In alcune città della Cina la sensazione di trovarsi qualche anno avanti rispetto al resto del mondo non è nuova. A Hefei, capoluogo dell’Anhui, questa percezione prende forma concreta nella metropolitana, dove è entrato in funzione un sistema che integra robot di diversa tipologia in un’unica piattaforma intelligente.
Non si tratta di dimostrazioni temporanee, ma di un’infrastruttura operativa che coinvolge stazioni, treni e gallerie. Durante uno dei periodi di viaggio più intensi dell’anno, i passeggeri si sono trovati davanti a umanoidi capaci di fornire indicazioni sugli interscambi, rispondere alle domande più frequenti e supportare il personale nelle operazioni quotidiane. Accanto a loro, robodog pattugliano le banchine, mentre droni sorvolano i tunnel per attività di controllo e ispezione.
Il progetto viene definito “full space robot cluster” e si basa su una piattaforma centrale alimentata da intelligenza artificiale che assegna compiti, coordina i movimenti e raccoglie dati in tempo reale. L’obiettivo è coprire in contemporanea tre ambiti: assistenza ai passeggeri, verifica tecnica dei convogli e monitoraggio delle infrastrutture sotterranee.
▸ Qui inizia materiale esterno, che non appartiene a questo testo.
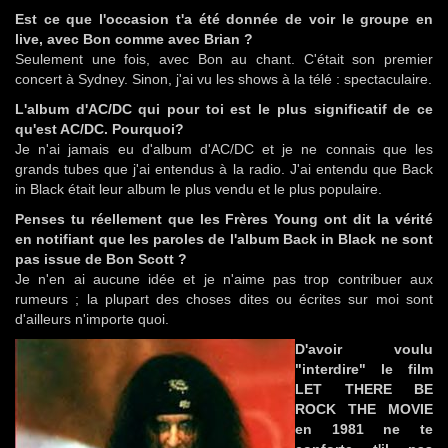
Est ce que l'occasion t'a été donnée de voir le groupe en
live, avec Bon comme avec Brian ?
Seulement une fois, avec Bon au chant. C'était son premier
concert à Sydney. Sinon, j'ai vu les shows à la télé : spectaculaire.
L'album d'AC/DC qui pour toi est le plus significatif de ce
qu'est AC/DC. Pourquoi?
Je n'ai jamais eu d'album d'AC/DC et je ne connais que les
grands tubes que j'ai entendus à la radio. J'ai entendu que Back
in Black était leur album le plus vendu et le plus populaire.
Penses tu réellement que les Frères Young ont dit la vérité
en notifiant que les paroles de l'album Back in Black ne sont
pas issue de Bon Scott ?
Je n'en ai aucune idée et je n'aime pas trop contribuer aux
rumeurs ; la plupart des choses dites ou écrites sur moi sont
d'ailleurs n'importe quoi.
D'avoir voulu
"interdire" le film
LET THERE BE
ROCK THE MOVIE
en 1981 ne te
Droni e robot sotto i treni, la sicurezza cambia volto in Cina
Il contributo più rilevante si gioca però sul fronte della manutenzione. Sotto i convogli, robot autonomi si muovono in trincee profonde circa un metro e mezzo, ispezionando ruote, bulloni e componenti meccaniche con telecamere ad alta definizione e sensori a ultrasuoni. Eventuali anomalie vengono segnalate immediatamente, riducendo tempi e margini di errore rispetto ai controlli tradizionali.
Nei tunnel, i droni raggiungono punti difficili o potenzialmente rischiosi per gli operatori, offrendo una visione dettagliata delle condizioni strutturali. La rapidità di intervento è uno degli aspetti chiave. Un problema individuato in anticipo può essere risolto prima di trasformarsi in un disservizio o in un rischio per la sicurezza.
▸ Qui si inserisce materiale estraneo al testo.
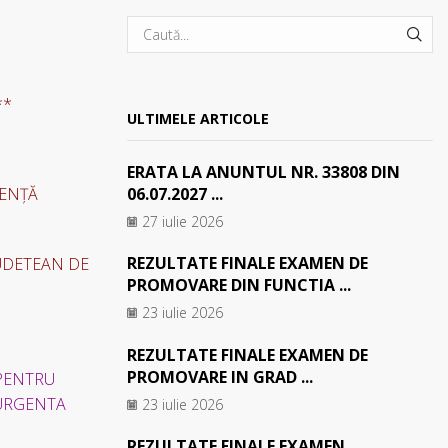
SEA
**
ULTIMELE ARTICOLE
ERATA LA ANUNTUL NR. 33808 DIN
06.07.2027 ...
GENȚĂ
27 iulie 2026
REZULTATE FINALE EXAMEN DE
JUDETEAN DE
PROMOVARE DIN FUNCTIA ...
23 iulie 2026
REZULTATE FINALE EXAMEN DE
PROMOVARE IN GRAD ...
 PENTRU
 URGENTA
23 iulie 2026
REZULTATE FINALE EXAMEN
Nonostante l’automazione spinta, il controllo finale resta affidato al personale qualificato. I robot forniscono dati e analisi, ma le decisioni operative rimangono umane. È una collaborazione che la Cina sta sperimentando su larga scala e che potrebbe diventare un modello per altre reti metropolitane nel mondo. Per ora, Hefei rappresenta un banco di prova avanzato. Ma l’idea di una mobilità urbana dove umanoidi, robodog e droni lavorano fianco a fianco con gli addetti potrebbe non restare confinata a lungo entro i confini della Cina.